> **ASSIGNMENT**:
Your task is to copy the records that follow exactly, minus any images.

(Web interface edit records)
== Segment start ==

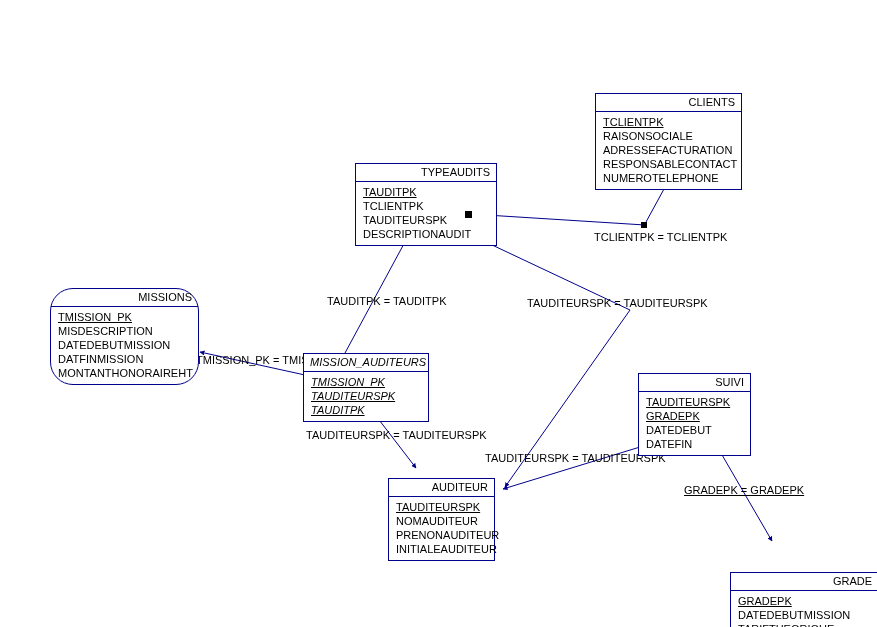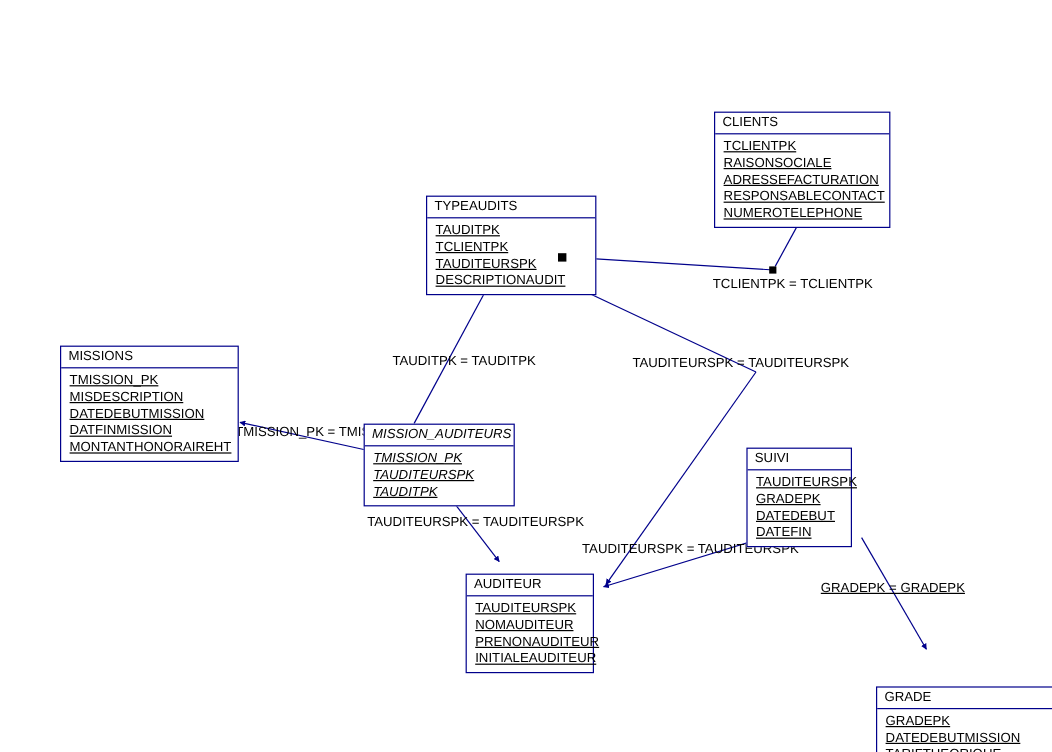--- a/index.html
+++ b/index.html
@@ -15,38 +15,37 @@
   svg.edges{position:absolute;left:0;top:0;width:877px;height:627px;pointer-events:none;}
 
   .entity{
     position:absolute;
     border:1px solid #00008b;
     background:#ffffff;
     box-sizing:border-box;
     z-index:5;
   }
   .entity .ent-title{
-    text-align:left;
+    text-align:right;
     font-size:11px;
     color:#000000;
     border-bottom:1px solid #00008b;
     padding:2px 6px 3px 6px;
     line-height:12px;
     white-space:nowrap;
   }
   .entity .ent-fields{
     padding:3px 0 4px 0;
   }
   .entity .ent-field{
     font-size:11px;
     color:#000000;
     line-height:14px;
     padding:0 6px 0 7px;
     white-space:nowrap;
-    text-decoration:underline;
   }
   .entity .ent-field.pk{
     text-decoration:underline;
   }
 
   .rel-label{
     position:absolute;
     font-size:11px;
     color:#000000;
     white-space:nowrap;
@@ -137,41 +136,41 @@
   <div class="entity" style="left:355px;top:163px;width:142px;">
     <div class="ent-title">TYPEAUDITS</div>
     <div class="ent-fields">
       <div class="ent-field pk">TAUDITPK</div>
       <div class="ent-field">TCLIENTPK</div>
       <div class="ent-field">TAUDITEURSPK</div>
       <div class="ent-field">DESCRIPTIONAUDIT</div>
     </div>
   </div>
 
-  <div class="entity" style="left:50px;top:288px;width:149px;">
+  <div class="entity" style="left:50px;top:288px;width:149px;border-radius:23px;">
     <div class="ent-title">MISSIONS</div>
     <div class="ent-fields">
       <div class="ent-field pk">TMISSION_PK</div>
       <div class="ent-field">MISDESCRIPTION</div>
       <div class="ent-field">DATEDEBUTMISSION</div>
       <div class="ent-field">DATFINMISSION</div>
       <div class="ent-field">MONTANTHONORAIREHT</div>
     </div>
   </div>
 
   <div class="entity" style="left:303px;top:353px;width:126px;font-style:italic;">
     <div class="ent-title">MISSION_AUDITEURS</div>
     <div class="ent-fields">
       <div class="ent-field pk">TMISSION_PK</div>
       <div class="ent-field pk">TAUDITEURSPK</div>
       <div class="ent-field pk">TAUDITPK</div>
     </div>
   </div>
 
-  <div class="entity" style="left:622px;top:373px;width:88px;">
+  <div class="entity" style="left:638px;top:373px;width:113px;">
     <div class="ent-title">SUIVI</div>
     <div class="ent-fields">
       <div class="ent-field pk">TAUDITEURSPK</div>
       <div class="ent-field pk">GRADEPK</div>
       <div class="ent-field">DATEDEBUT</div>
       <div class="ent-field">DATEFIN</div>
     </div>
   </div>
 
   <div class="entity" style="left:388px;top:478px;width:107px;">

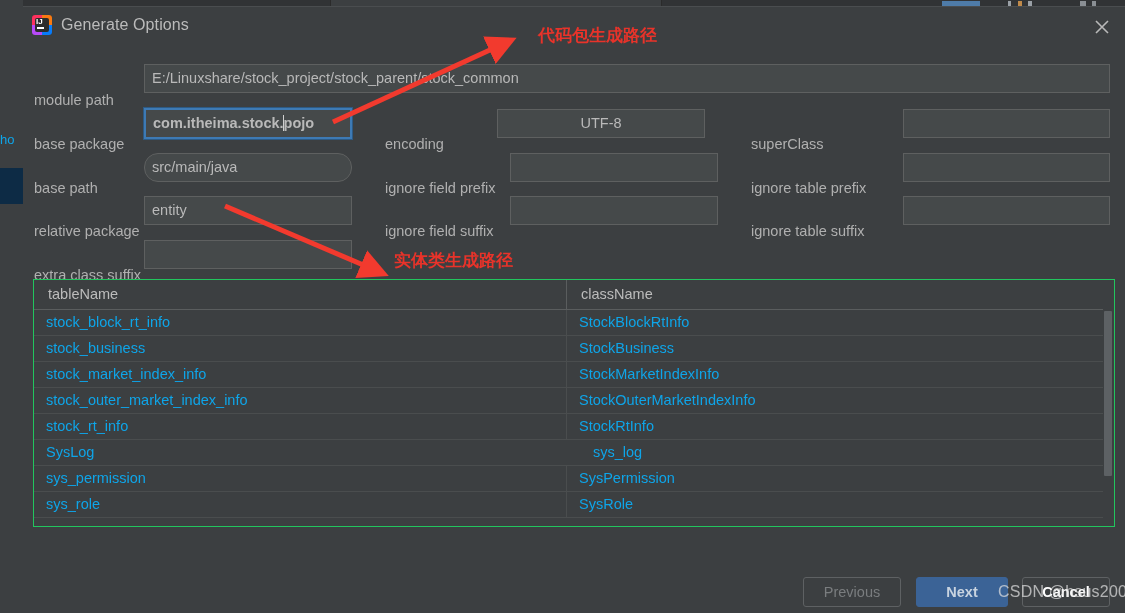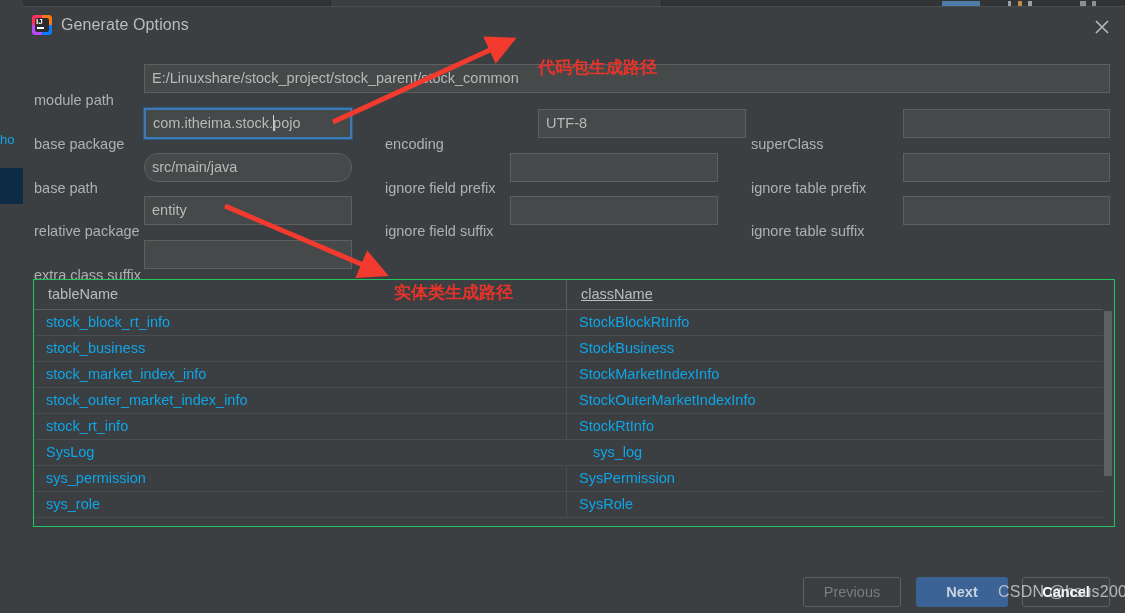--- a/index.html
+++ b/index.html
@@ -171,20 +171,21 @@
     line-height: 27px;
     white-space: nowrap;
     overflow: hidden;
   }
   .field.focused {
     border: 2px solid #3d7ab5;
     outline: 1px solid #2d5a84;
     background: #45494a;
     height: 31px;
     line-height: 27px;
+    font-weight: bold;
   }
   .caret {
     display: inline-block;
     width: 1px;
     height: 16px;
     background: #d0d0d0;
     vertical-align: -3px;
     margin: 0 -0.5px;
   }
 
@@ -206,21 +207,21 @@
     border-bottom: 1px solid #5a5d5e;
   }
   .th {
     font-size: 14.5px;
     color: #bcbcbc;
     line-height: 29px;
     padding-left: 14px;
     box-sizing: border-box;
   }
   .th.c1 { width: 533px; border-right: 1px solid #5a5d5e; }
-  .th.c2 { width: 547px; text-decoration: underline; }
+  .th.c2 { width: 547px; }
   .trow {
     display: flex;
     height: 26px;
     border-bottom: 1px solid #4a4d4e;
     box-sizing: border-box;
   }
   .td {
     font-size: 14.5px;
     color: #0ea5e9;
     line-height: 25px;
@@ -273,21 +274,20 @@
   }
 
   
   .cn-note {
     position: absolute;
     font-family: "DejaVu Sans", sans-serif;
     font-size: 17px;
     font-weight: bold;
     color: #e8332a;
     white-space: nowrap;
-    margin-top: 32px;
   }
   .anno-svg {
     position: absolute;
     left: 0; top: 0;
     width: 1125px; height: 613px;
     pointer-events: none;
   }
 
   .watermark {
     position: absolute;
@@ -338,21 +338,21 @@
     </div>
 
     <div class="form">
 
       <div class="label" style="left:11px; top:26px;">module path</div>
       <div class="field" style="left:121px; top:19px; width:966px;">E:/Linuxshare/stock_project/stock_parent/stock_common</div>
 
       <div class="label" style="left:11px; top:70px;">base package</div>
       <div class="field focused" style="left:121px; top:63px; width:208px;"><span>com.itheima.stock.</span><span class="caret"></span><span>pojo</span></div>
       <div class="label" style="left:362px; top:70px;">encoding</div>
-      <div class="field" style="left:515px; top:64px; width:208px;">UTF-8</div>
+      <div class="field" style="left:474px; top:64px; width:208px;text-align:center;">UTF-8</div>
       <div class="label" style="left:728px; top:70px;">superClass</div>
       <div class="field" style="left:880px; top:64px; width:207px;"></div>
 
       <div class="label" style="left:11px; top:114px;">base path</div>
       <div class="field" style="left:121px; top:108px; width:208px;border-radius:14px;">src/main/java</div>
       <div class="label" style="left:362px; top:114px;">ignore field prefix</div>
       <div class="field" style="left:487px; top:108px; width:208px;"></div>
       <div class="label" style="left:728px; top:114px;">ignore table prefix</div>
       <div class="field" style="left:880px; top:108px; width:207px;"></div>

== Segment end ==

> **RESULT FOR THIS TASK**:
--- a/index.html
+++ b/index.html
@@ -15,38 +15,37 @@
   svg.edges{position:absolute;left:0;top:0;width:877px;height:627px;pointer-events:none;}
 
   .entity{
     position:absolute;
     border:1px solid #00008b;
     background:#ffffff;
     box-sizing:border-box;
     z-index:5;
   }
   .entity .ent-title{
-    text-align:left;
+    text-align:right;
     font-size:11px;
     color:#000000;
     border-bottom:1px solid #00008b;
     padding:2px 6px 3px 6px;
     line-height:12px;
     white-space:nowrap;
   }
   .entity .ent-fields{
     padding:3px 0 4px 0;
   }
   .entity .ent-field{
     font-size:11px;
     color:#000000;
     line-height:14px;
     padding:0 6px 0 7px;
     white-space:nowrap;
-    text-decoration:underline;
   }
   .entity .ent-field.pk{
     text-decoration:underline;
   }
 
   .rel-label{
     position:absolute;
     font-size:11px;
     color:#000000;
     white-space:nowrap;
@@ -137,41 +136,41 @@
   <div class="entity" style="left:355px;top:163px;width:142px;">
     <div class="ent-title">TYPEAUDITS</div>
     <div class="ent-fields">
       <div class="ent-field pk">TAUDITPK</div>
       <div class="ent-field">TCLIENTPK</div>
       <div class="ent-field">TAUDITEURSPK</div>
       <div class="ent-field">DESCRIPTIONAUDIT</div>
     </div>
   </div>
 
-  <div class="entity" style="left:50px;top:288px;width:149px;">
+  <div class="entity" style="left:50px;top:288px;width:149px;border-radius:23px;">
     <div class="ent-title">MISSIONS</div>
     <div class="ent-fields">
       <div class="ent-field pk">TMISSION_PK</div>
       <div class="ent-field">MISDESCRIPTION</div>
       <div class="ent-field">DATEDEBUTMISSION</div>
       <div class="ent-field">DATFINMISSION</div>
       <div class="ent-field">MONTANTHONORAIREHT</div>
     </div>
   </div>
 
   <div class="entity" style="left:303px;top:353px;width:126px;font-style:italic;">
     <div class="ent-title">MISSION_AUDITEURS</div>
     <div class="ent-fields">
       <div class="ent-field pk">TMISSION_PK</div>
       <div class="ent-field pk">TAUDITEURSPK</div>
       <div class="ent-field pk">TAUDITPK</div>
     </div>
   </div>
 
-  <div class="entity" style="left:622px;top:373px;width:88px;">
+  <div class="entity" style="left:638px;top:373px;width:113px;">
     <div class="ent-title">SUIVI</div>
     <div class="ent-fields">
       <div class="ent-field pk">TAUDITEURSPK</div>
       <div class="ent-field pk">GRADEPK</div>
       <div class="ent-field">DATEDEBUT</div>
       <div class="ent-field">DATEFIN</div>
     </div>
   </div>
 
   <div class="entity" style="left:388px;top:478px;width:107px;">

--- a/index.html
+++ b/index.html
@@ -171,20 +171,21 @@
     line-height: 27px;
     white-space: nowrap;
     overflow: hidden;
   }
   .field.focused {
     border: 2px solid #3d7ab5;
     outline: 1px solid #2d5a84;
     background: #45494a;
     height: 31px;
     line-height: 27px;
+    font-weight: bold;
   }
   .caret {
     display: inline-block;
     width: 1px;
     height: 16px;
     background: #d0d0d0;
     vertical-align: -3px;
     margin: 0 -0.5px;
   }
 
@@ -206,21 +207,21 @@
     border-bottom: 1px solid #5a5d5e;
   }
   .th {
     font-size: 14.5px;
     color: #bcbcbc;
     line-height: 29px;
     padding-left: 14px;
     box-sizing: border-box;
   }
   .th.c1 { width: 533px; border-right: 1px solid #5a5d5e; }
-  .th.c2 { width: 547px; text-decoration: underline; }
+  .th.c2 { width: 547px; }
   .trow {
     display: flex;
     height: 26px;
     border-bottom: 1px solid #4a4d4e;
     box-sizing: border-box;
   }
   .td {
     font-size: 14.5px;
     color: #0ea5e9;
     line-height: 25px;
@@ -273,21 +274,20 @@
   }
 
   
   .cn-note {
     position: absolute;
     font-family: "DejaVu Sans", sans-serif;
     font-size: 17px;
     font-weight: bold;
     color: #e8332a;
     white-space: nowrap;
-    margin-top: 32px;
   }
   .anno-svg {
     position: absolute;
     left: 0; top: 0;
     width: 1125px; height: 613px;
     pointer-events: none;
   }
 
   .watermark {
     position: absolute;
@@ -338,21 +338,21 @@
     </div>
 
     <div class="form">
 
       <div class="label" style="left:11px; top:26px;">module path</div>
       <div class="field" style="left:121px; top:19px; width:966px;">E:/Linuxshare/stock_project/stock_parent/stock_common</div>
 
       <div class="label" style="left:11px; top:70px;">base package</div>
       <div class="field focused" style="left:121px; top:63px; width:208px;"><span>com.itheima.stock.</span><span class="caret"></span><span>pojo</span></div>
       <div class="label" style="left:362px; top:70px;">encoding</div>
-      <div class="field" style="left:515px; top:64px; width:208px;">UTF-8</div>
+      <div class="field" style="left:474px; top:64px; width:208px;text-align:center;">UTF-8</div>
       <div class="label" style="left:728px; top:70px;">superClass</div>
       <div class="field" style="left:880px; top:64px; width:207px;"></div>
 
       <div class="label" style="left:11px; top:114px;">base path</div>
       <div class="field" style="left:121px; top:108px; width:208px;border-radius:14px;">src/main/java</div>
       <div class="label" style="left:362px; top:114px;">ignore field prefix</div>
       <div class="field" style="left:487px; top:108px; width:208px;"></div>
       <div class="label" style="left:728px; top:114px;">ignore table prefix</div>
       <div class="field" style="left:880px; top:108px; width:207px;"></div>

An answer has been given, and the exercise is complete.